Sound Advice by Ruth Bernstein


I have the good fortune of having four special grandchildren, which means I get to attend lots of joyous family occasions. As someone with a profound hearing loss, I need to arrange hearing accessibility at those events as much in advance as possible, that’s why my grandson Aaron and I teamed up to make sure I would be able to hear and understand the proceedings at his graduation from Babson College, a small, well-regarded business school outside of Boston, MA.

Aaron went to Babson on a partial scholarship, going to school and working on campus. He studied in Hong Kong for half his junior year, and went to Tanzania for two weeks in his senior year to help teach English to a group of young children. Needless to say, I’m very proud of what he accomplished!

Accessibility ball gets rolling

During our pre-senior-year lunch date in early September, 2013, Aaron told me graduation was scheduled for May 17, 2014. He gave me the name and contact information for Babson’s Disability Coordinator and informed me the school was very good about arranging for the needs of students and guests with disabilities. I decided to wait a few weeks until after the semester was in full swing to contact the Disability Coordinator.

The process began with a flurry of emails, first to the helpful Boston Chapter of the Hearing Loss Association of America, to get names of local captioners and then to transmit that list and a detailed email describing my needs, including CART and an assistive listening system. I was assured I would have the accessibility I required. We agreed to be in touch again at the beginning of March, when plans for commencement were being finalized.

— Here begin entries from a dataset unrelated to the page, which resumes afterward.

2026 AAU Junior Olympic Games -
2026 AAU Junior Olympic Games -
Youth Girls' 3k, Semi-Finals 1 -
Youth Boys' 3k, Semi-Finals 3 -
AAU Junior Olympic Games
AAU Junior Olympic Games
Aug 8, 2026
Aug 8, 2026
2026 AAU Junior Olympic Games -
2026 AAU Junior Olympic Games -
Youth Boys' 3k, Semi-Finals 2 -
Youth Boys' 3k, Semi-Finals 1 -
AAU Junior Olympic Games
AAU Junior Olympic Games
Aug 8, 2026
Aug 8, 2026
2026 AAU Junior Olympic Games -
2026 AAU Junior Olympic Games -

March arrived and the emails started flying again. I was connected to the AV person who arranged to plug my FM into the audio system (no problem), and was given the name of the woman who would be doing CART for me. Much to my distress, CART was not going to be projected for the entire audience. It was an exclusive service, just for me. Despite my sharing hearing loss statistics and pointing out at least one-third of the audience would probably be over 65, have some degree of hearing loss and would really appreciate the captions, I was not able to breach the wall of resistance.

Accommodations trump hearing loss on the big day!

Graduation day dawned sunny and bright after a torrential downpour the night before, which left the ground around the tent set up for 4000 people full of muddy puddles. Staff was busy filling in the holes with turf as the proud families arrived. My son and daughter-in-law were seated with the general audience. The captioner was at her station and Isaac, Aaron’s older brother, and I were seated in the front row reserved for disabled attendees (two to a graduate). We had an excellent view of the podium.

Although I didn’t miss a word because of CART and a good AV system, (I didn’t need my FM), I was distressed because other members of the audience could not take advantage of the captioning. My mistake was not to take the matter to the President of the college who could have authorized CART on the two jumbo screens at either side of the stage. Lesson learned!

My granddaughter Rebecca graduates from Penn State in May, 2015. I’m going to go to the top if I have to, to make her graduation hearing accessible.

P.S. Aaron is working at a new, small firm in New Haven, dealing in trust funds.